:: Records for the exercise ::

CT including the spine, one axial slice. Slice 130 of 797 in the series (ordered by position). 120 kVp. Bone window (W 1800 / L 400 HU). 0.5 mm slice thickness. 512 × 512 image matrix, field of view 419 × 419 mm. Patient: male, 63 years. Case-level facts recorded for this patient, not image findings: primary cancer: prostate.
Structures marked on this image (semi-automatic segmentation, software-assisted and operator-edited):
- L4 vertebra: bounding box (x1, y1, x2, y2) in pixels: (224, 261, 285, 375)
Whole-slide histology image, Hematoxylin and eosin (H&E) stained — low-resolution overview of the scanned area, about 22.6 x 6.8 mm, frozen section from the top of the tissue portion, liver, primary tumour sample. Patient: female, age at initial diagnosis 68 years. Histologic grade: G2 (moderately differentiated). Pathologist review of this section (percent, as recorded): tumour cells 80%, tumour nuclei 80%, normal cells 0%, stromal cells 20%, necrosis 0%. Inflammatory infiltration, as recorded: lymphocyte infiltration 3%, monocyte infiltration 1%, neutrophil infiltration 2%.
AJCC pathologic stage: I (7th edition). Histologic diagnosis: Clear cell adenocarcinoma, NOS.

==

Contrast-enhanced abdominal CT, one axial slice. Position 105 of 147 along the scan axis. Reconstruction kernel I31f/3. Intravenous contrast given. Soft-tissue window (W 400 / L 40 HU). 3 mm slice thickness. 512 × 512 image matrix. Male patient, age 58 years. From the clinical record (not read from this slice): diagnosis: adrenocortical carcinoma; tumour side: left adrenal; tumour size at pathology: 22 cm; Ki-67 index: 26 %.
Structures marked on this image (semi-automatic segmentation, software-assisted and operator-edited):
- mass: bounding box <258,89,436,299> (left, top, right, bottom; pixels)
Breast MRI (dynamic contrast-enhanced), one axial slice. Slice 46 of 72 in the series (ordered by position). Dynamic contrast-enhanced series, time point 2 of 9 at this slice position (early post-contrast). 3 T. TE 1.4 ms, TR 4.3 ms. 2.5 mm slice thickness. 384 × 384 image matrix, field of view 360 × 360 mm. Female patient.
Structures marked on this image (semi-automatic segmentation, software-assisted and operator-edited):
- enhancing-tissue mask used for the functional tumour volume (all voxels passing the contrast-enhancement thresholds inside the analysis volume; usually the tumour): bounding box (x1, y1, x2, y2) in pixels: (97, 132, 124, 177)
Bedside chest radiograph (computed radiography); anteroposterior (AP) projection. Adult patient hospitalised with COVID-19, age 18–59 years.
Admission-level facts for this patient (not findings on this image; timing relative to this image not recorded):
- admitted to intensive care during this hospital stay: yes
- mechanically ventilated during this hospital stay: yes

:: Work item ::
Wherever the string "stay" is found in the entries, copy the line it sits in.

:: Your response ::
- admitted to intensive care during this hospital stay: yes
- mechanically ventilated during this hospital stay: yes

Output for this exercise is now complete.